God heard their voice. And it pleased Him.

This detail is easy to pass over, but the rabbis stop on it. The people refused direct revelation, and God's response was not disappointment but something the text calls pleasure. Why? Because the request was honest, and because God had already arranged for what came next. He sent Michael and Gabriel, two of the highest archangels, who took Moses by his two hands -- against his will, the text specifies -- and brought him into the thick darkness where God was.

Moses did not volunteer for that particular darkness. He was carried.

Now read alongside this the extraordinary passage from the Song of Songs midrash -- the Midrash Rabbah on Shir HaShirim, developed in the same rabbinic world of late antiquity -- where the verse about the kisses of the beloved's mouth is interpreted as a description of how the commandments were actually delivered. Rabbi Yohanan taught: an angel would take each utterance from before the Holy One and carry it to every single Israelite in the camp. To each one, the angel would say: do you accept this utterance upon yourself? Here are the laws in it, here are the punishments, here are the commandments and the rewards. And the person would say: yes. And the angel would ask: do you accept the divinity of the Holy One? And the person would say: yes, yes. And immediately the angel would kiss him on the mouth.

The kiss was not symbolic. The Israelite camp was eighteen mil by eighteen mil -- a vast territory of perhaps two million people, by the tradition's count. Each commandment circulated through that entire camp, going to each person individually, gathering consent, delivering revelation in a form each individual could receive without dying. The rabbis debated exactly how many commandments Israel heard directly from God's mouth before asking Moses to serve as intermediary: Rabbi Yehoshua ben Levi said two -- the first two, Anokhi and Lo Yihye Lekha. A numerical argument supported him: the word Torah has a numerical value of 611, which equals the number of commandments Moses transmitted. The remaining 2, out of 613 total, came directly, kissed by the Divine speech itself.

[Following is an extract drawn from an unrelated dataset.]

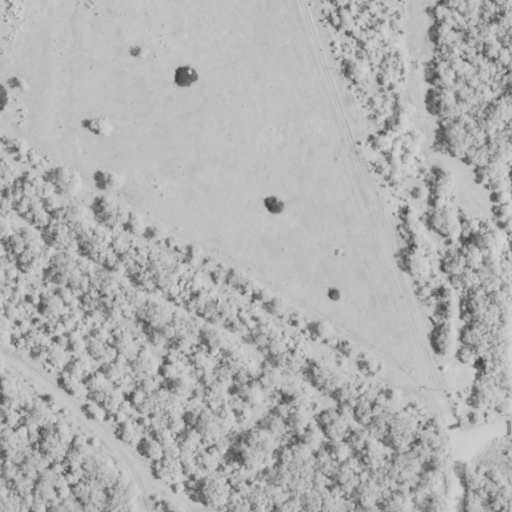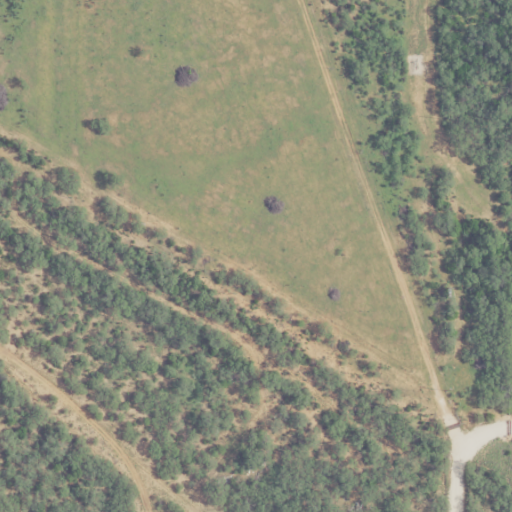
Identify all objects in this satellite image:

The Rabbis who disagreed -- those who said Israel heard all the commandments directly -- still had to account for the same verse: you spoke to us and we will hear. They resolved it by arguing there is no strict chronological order in the Torah. Perhaps that plea came after only two or three commandments. The debate is not resolved, and the midrash does not pretend to resolve it. What it preserves instead is the image: divine words moving through a massive camp like individual letters in a living alphabet, each one finding its particular human recipient, each one making its particular request and receiving its particular yes before the kiss came.

Rabbi Shimon ben Yochai, one of the great figures of the second century CE, described the physical path of each utterance: it emerged from the right side of the Holy One, traveled to the left of Israel, circumnavigated the entire camp -- all eighteen by eighteen mil of it -- and returned from the right of Israel to the left of the Holy One, who received it and inscribed it on the tablet. The sound of this passage went from one end of the earth to the other. The Psalm says: the voice of the Lord hews flames of fire (Psalms 29:7). This was what that looked like from the inside.

The two accounts belong together. In one, the people die and God sends archangels to drag Moses unwilling into the darkness where revelation continues without the people present. In the other, each commandment travels on foot, as it were, through every row of every tent, sitting down with each person, explaining itself, waiting for consent, and sealing the agreement with a kiss. Death and intimacy. The overwhelming force that kills and the tender word that persuades. Sinai contained both, and the rabbis refused to choose between them. Both are what happened when heaven and earth met in the desert, and both are part of what it means that Israel died that day and came back.